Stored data
Segment Open
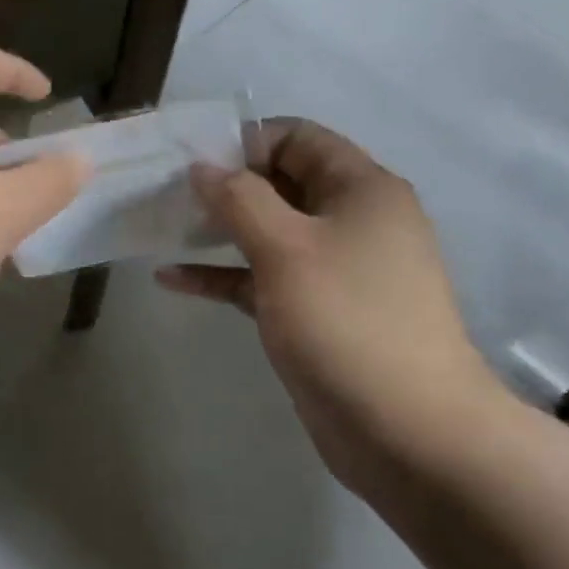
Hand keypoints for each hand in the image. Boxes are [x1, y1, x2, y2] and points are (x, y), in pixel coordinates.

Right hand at [158, 119, 506, 494]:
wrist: (405, 430)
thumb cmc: (346, 321)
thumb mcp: (286, 248)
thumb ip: (240, 199)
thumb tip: (203, 166)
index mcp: (361, 189)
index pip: (298, 138)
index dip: (245, 142)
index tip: (193, 162)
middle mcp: (352, 221)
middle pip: (282, 183)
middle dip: (225, 187)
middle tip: (168, 196)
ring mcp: (335, 270)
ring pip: (270, 234)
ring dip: (220, 231)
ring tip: (163, 229)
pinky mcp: (316, 313)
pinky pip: (265, 280)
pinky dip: (224, 276)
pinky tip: (172, 279)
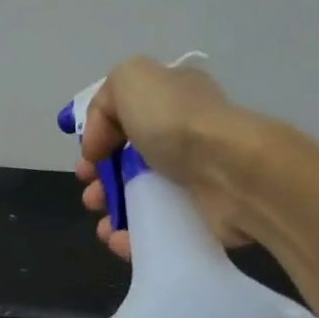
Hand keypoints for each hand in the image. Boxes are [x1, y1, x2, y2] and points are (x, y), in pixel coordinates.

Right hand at [75, 55, 295, 257]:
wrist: (230, 169)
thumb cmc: (177, 121)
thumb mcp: (130, 79)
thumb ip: (104, 100)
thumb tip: (99, 142)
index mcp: (171, 100)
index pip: (126, 117)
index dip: (99, 137)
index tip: (88, 156)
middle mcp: (183, 136)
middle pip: (127, 161)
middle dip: (100, 179)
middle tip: (91, 194)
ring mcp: (192, 179)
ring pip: (138, 199)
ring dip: (110, 211)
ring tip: (102, 222)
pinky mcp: (197, 217)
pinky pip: (154, 230)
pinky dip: (129, 237)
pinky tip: (116, 238)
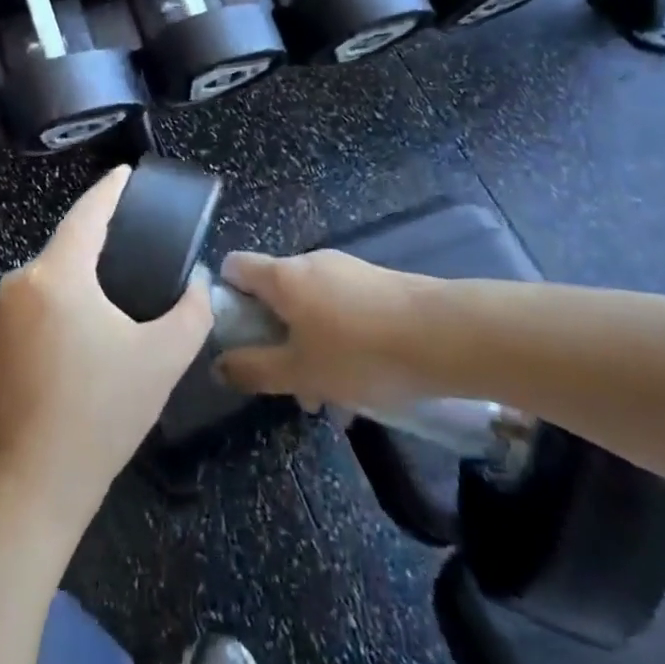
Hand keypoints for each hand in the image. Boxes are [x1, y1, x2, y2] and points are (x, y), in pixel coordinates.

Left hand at [0, 167, 212, 534]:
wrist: (38, 480)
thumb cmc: (102, 411)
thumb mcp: (163, 358)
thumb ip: (192, 310)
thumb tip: (200, 283)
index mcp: (56, 274)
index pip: (86, 214)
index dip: (109, 190)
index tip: (125, 173)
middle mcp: (22, 281)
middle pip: (68, 242)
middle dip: (100, 232)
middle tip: (138, 231)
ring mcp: (3, 310)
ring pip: (53, 270)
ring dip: (83, 266)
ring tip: (122, 271)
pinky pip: (40, 295)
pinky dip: (67, 291)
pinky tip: (92, 310)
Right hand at [214, 250, 436, 414]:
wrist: (446, 336)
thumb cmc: (360, 353)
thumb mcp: (301, 372)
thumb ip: (255, 369)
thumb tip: (218, 364)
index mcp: (282, 277)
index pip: (235, 267)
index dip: (226, 298)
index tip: (235, 337)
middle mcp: (310, 264)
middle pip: (275, 294)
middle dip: (276, 339)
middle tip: (290, 384)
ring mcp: (347, 271)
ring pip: (311, 308)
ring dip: (311, 348)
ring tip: (334, 399)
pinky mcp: (378, 285)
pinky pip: (342, 311)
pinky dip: (341, 342)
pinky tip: (364, 385)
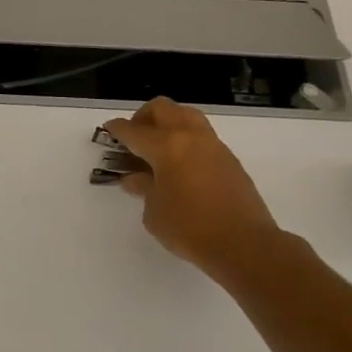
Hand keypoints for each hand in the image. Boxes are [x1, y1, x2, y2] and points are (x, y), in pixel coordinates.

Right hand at [102, 98, 284, 281]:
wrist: (243, 243)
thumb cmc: (189, 227)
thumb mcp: (153, 212)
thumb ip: (143, 188)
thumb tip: (135, 177)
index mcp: (166, 147)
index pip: (134, 131)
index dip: (117, 129)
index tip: (109, 129)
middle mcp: (190, 137)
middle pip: (163, 108)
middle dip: (143, 117)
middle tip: (134, 137)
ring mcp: (213, 145)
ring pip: (186, 116)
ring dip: (168, 123)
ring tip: (157, 147)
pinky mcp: (229, 158)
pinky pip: (201, 135)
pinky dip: (185, 139)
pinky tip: (179, 164)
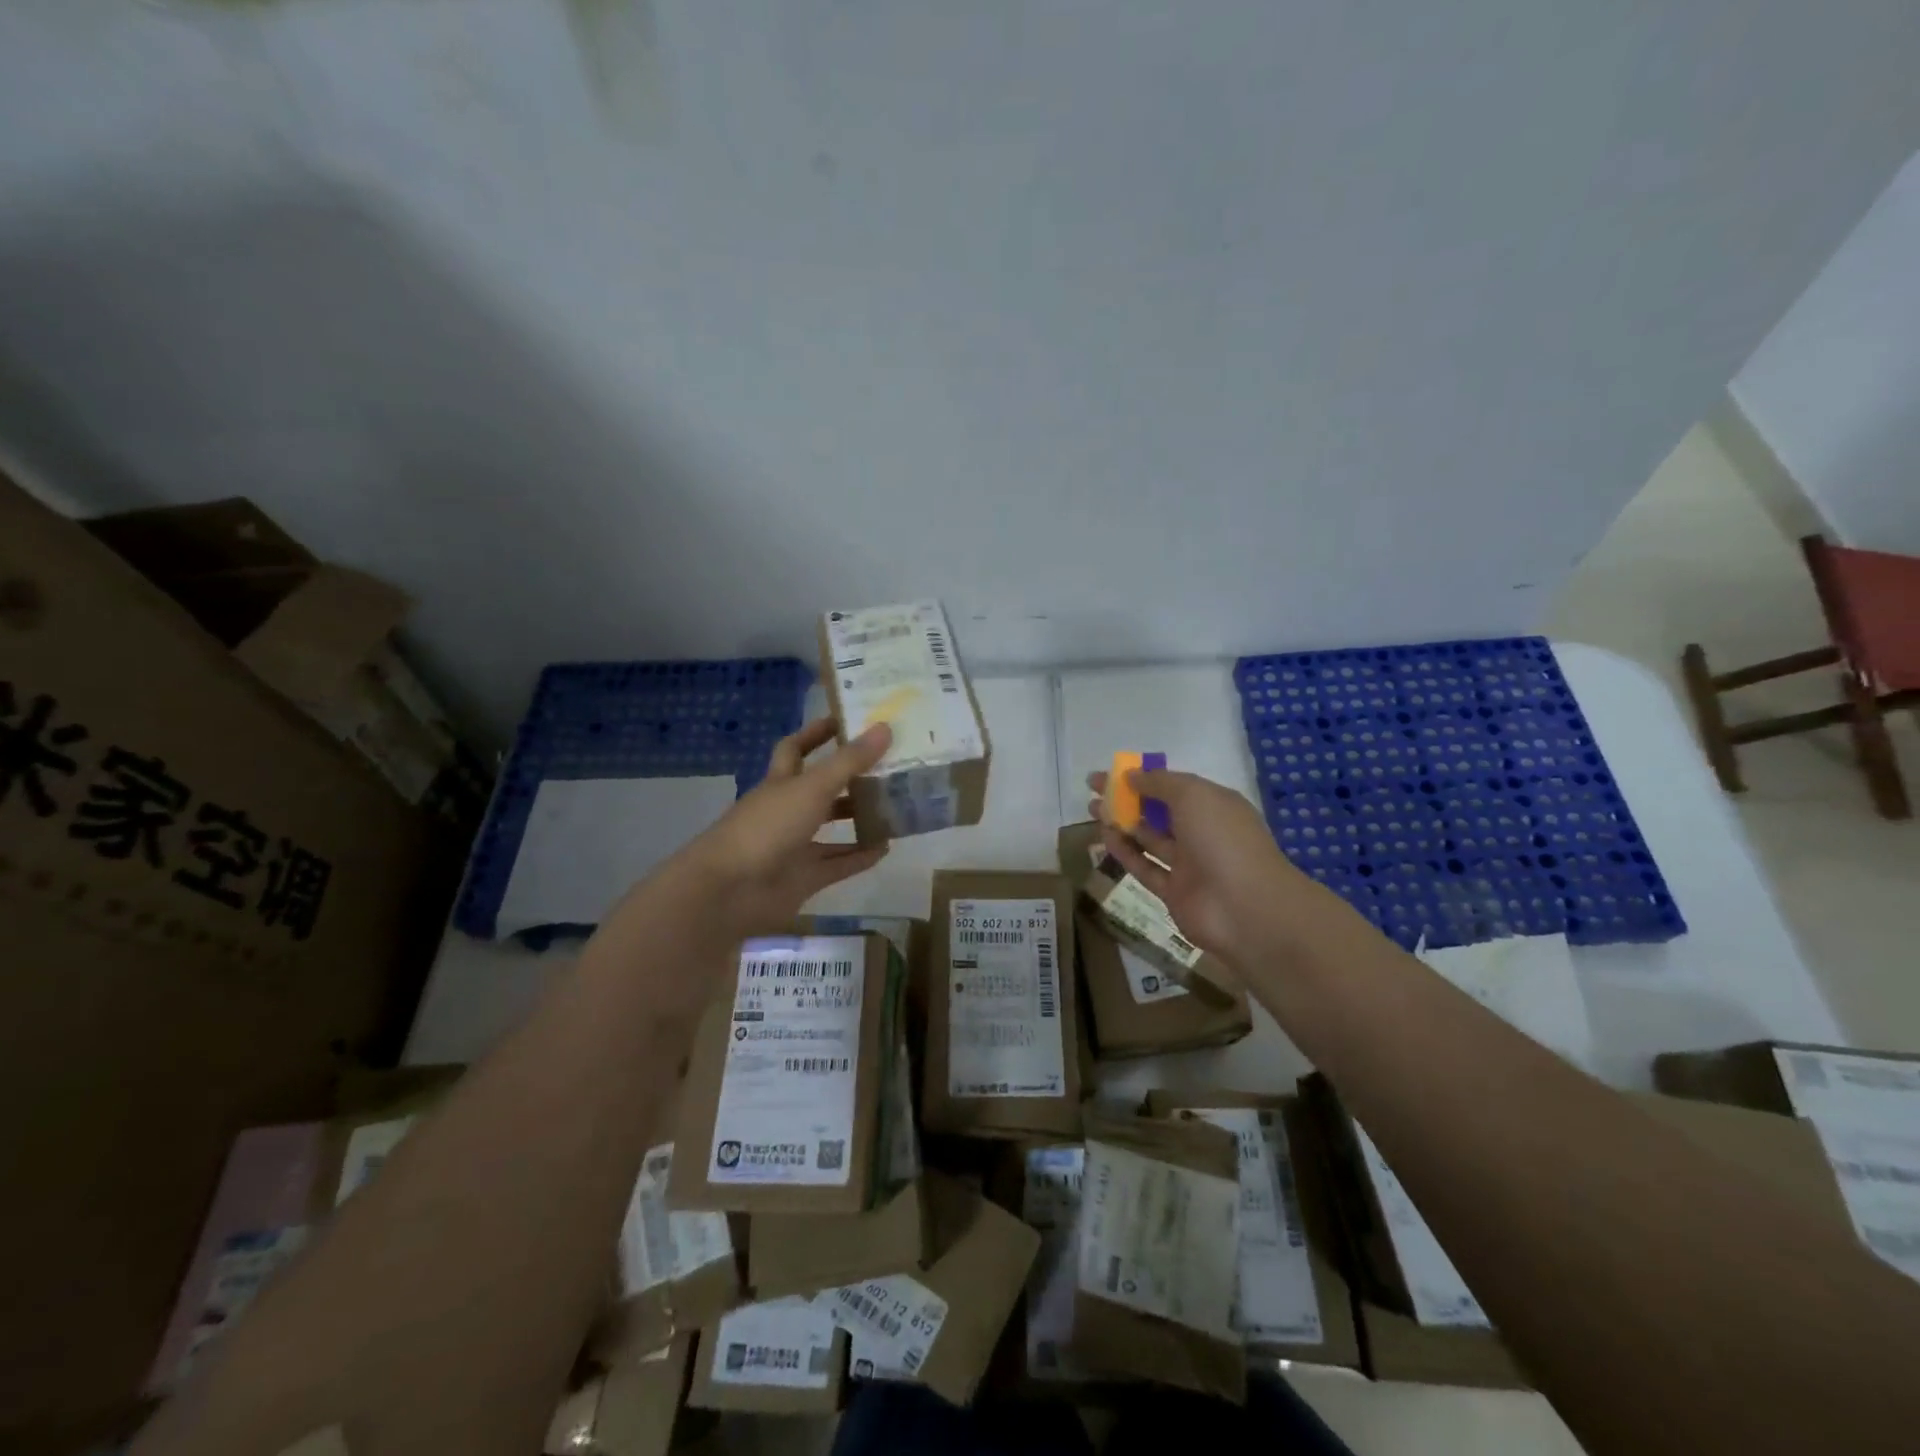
Segment Closed
● **Problem statement**: In the entries above, find the line that contains "pinky dip: (341, 342)" and the line that contains "middle mcp: (190, 137)". Reproduce exactly those two lines and every line between them, but not the pictures.

● **Answer to this exercise**:
pinky dip: (341, 342)
pinky tip: (364, 385)
Hand keypoints for each hand in the image. Boxes are [x1, y1, x2, y2] and points are (x, y), in pixel coordinates.

Right hand at [102, 98, 284, 281]:
wrist: (243, 243)
thumb cmc: (189, 227)
thumb mcp: (153, 212)
thumb ip: (143, 188)
thumb tip: (135, 177)
index mcp: (166, 147)
index pip: (134, 131)
index dip: (117, 129)
index tip: (109, 129)
middle mcp: (190, 137)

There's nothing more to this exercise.